Wednesday, March 27, 2024

Pepper the humanoid robot can now ‘think out loud’ to increase user trust

Italian researchers have programmed a humanoid robot named Pepper, made by SoftBank Robotics in Japan, to “thinks out loud” so that users can hear its thought process. Hearing a robot voice its decision-making process increases the transparency and trust between humans and machines.

Arianna Pipitone and Antonio Chella at the University of Palermo, Italy, built an ‘inner speech model’ based on a cognitive architecture that allowed the robot to speak aloud its inner decision-making process, just like humans when faced with a challenge or a dilemma. With the inner speech, users can hear its thought process and better understand the robot’s motivations and decisions.

If you were able to hear what the robots are thinking, then the robot might be more trustworthy,” co-author Antonio Chella explained in a press release. “The robots will be easier to understand for laypeople, and you don’t need to be a technician or engineer. In a sense, we can communicate and collaborate with the robot better.

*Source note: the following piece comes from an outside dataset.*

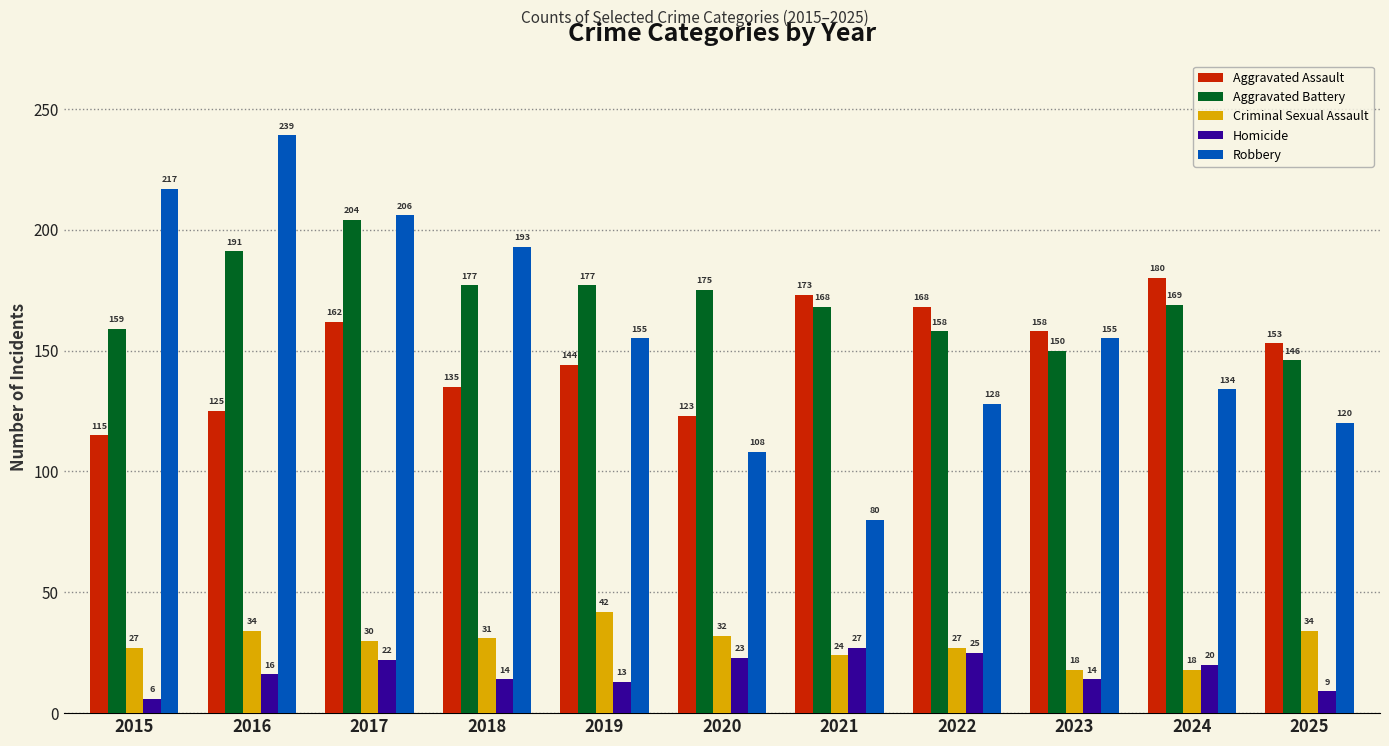

At how many categories does at least one series exceed 108?

11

In one experiment, the researchers asked Pepper to set a dinner table according to etiquette rules they had encoded into the robot. They found that, with the help of inner speech, Pepper is better at solving dilemmas triggered by confusing human instructions that went against protocol.

When a user asked Pepper to place the napkin at the wrong spot, Pepper started asking itself a series of self-directed questions and concluded that the user might be confused. To be sure, Pepper confirmed the user’s request, which led to further inner speech. “Ehm, this situation upsets me. I would never break the rules, but I can’t upset him, so I’m doing what he wants,” Pepper said to itself, placing the napkin at the requested spot – prioritizing the request despite the confusion.

The researchers compared Pepper’s performance with and without the speech function and found that the robot had a higher task-completion rate when engaging in self-dialogue.

Pipitone and Chella say their work provides a framework to further explore how self-dialogue can help robots focus, plan, and learn. With the potential for robots to become more common in the future, this type of programming could help people understand their abilities and limitations.